▶ Dataset entries

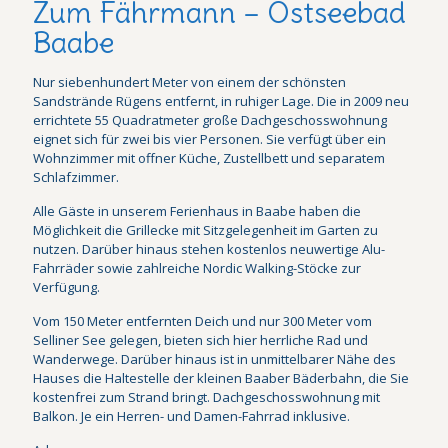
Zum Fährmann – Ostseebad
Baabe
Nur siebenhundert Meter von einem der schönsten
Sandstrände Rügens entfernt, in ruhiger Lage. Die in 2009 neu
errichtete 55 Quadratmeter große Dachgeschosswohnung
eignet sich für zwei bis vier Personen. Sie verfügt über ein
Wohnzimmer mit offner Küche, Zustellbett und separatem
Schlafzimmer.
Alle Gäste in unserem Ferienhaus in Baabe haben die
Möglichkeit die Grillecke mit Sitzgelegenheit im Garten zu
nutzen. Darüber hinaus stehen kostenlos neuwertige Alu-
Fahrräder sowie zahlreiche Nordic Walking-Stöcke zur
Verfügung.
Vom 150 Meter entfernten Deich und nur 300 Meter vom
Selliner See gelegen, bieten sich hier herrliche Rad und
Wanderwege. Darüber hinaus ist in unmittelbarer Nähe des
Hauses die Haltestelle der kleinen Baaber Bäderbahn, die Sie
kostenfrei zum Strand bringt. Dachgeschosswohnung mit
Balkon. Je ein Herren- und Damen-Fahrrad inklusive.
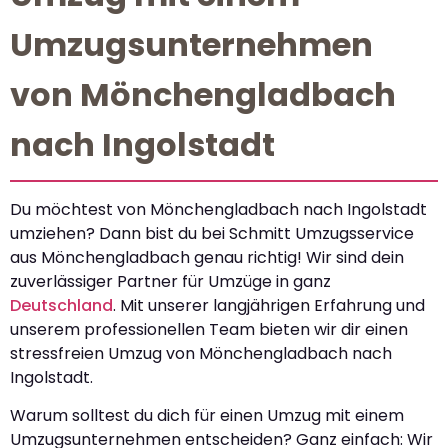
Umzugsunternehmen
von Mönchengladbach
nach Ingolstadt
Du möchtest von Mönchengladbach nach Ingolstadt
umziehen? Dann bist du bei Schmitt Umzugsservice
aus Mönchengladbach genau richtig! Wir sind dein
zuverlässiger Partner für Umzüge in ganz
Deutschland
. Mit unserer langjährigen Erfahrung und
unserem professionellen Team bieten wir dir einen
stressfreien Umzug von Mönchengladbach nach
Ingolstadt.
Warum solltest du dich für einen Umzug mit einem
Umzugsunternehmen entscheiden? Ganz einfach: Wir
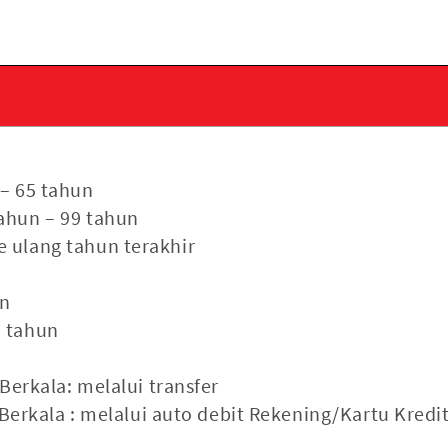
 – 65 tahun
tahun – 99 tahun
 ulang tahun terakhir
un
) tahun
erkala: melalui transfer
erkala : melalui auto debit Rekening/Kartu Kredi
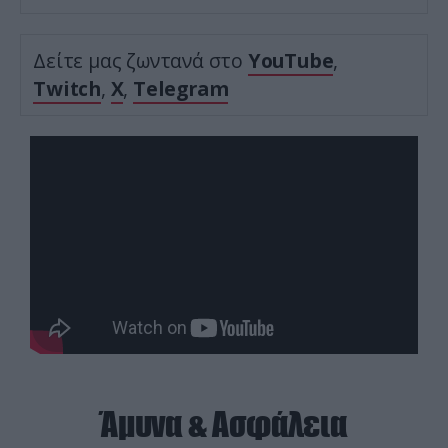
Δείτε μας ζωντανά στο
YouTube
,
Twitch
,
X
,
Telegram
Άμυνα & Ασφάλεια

* * *

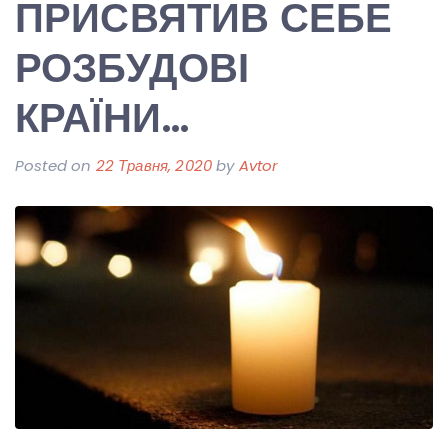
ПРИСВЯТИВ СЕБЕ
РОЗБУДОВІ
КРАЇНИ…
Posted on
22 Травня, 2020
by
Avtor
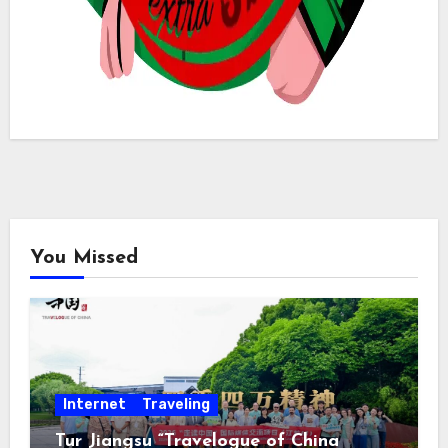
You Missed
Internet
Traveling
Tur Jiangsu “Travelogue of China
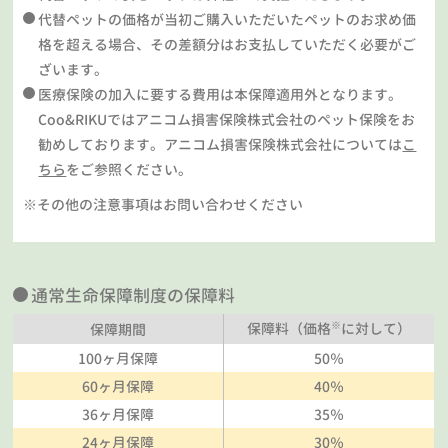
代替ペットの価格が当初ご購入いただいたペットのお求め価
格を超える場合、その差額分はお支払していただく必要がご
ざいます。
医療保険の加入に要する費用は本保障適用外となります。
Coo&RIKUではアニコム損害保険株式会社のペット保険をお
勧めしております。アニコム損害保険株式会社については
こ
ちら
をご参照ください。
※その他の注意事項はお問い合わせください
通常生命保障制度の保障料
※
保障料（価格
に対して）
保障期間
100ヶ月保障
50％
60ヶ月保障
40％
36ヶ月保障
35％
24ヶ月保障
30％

* * *

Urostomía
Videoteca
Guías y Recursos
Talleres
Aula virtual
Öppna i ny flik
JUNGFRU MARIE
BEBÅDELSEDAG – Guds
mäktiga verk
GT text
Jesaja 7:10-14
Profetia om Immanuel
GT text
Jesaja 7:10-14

▶ Brief
Return each line in the rows above that contains the word "Ingolstadt".

▶ Written solution
nach Ingolstadt
Du möchtest von Mönchengladbach nach Ingolstadt
Ingolstadt.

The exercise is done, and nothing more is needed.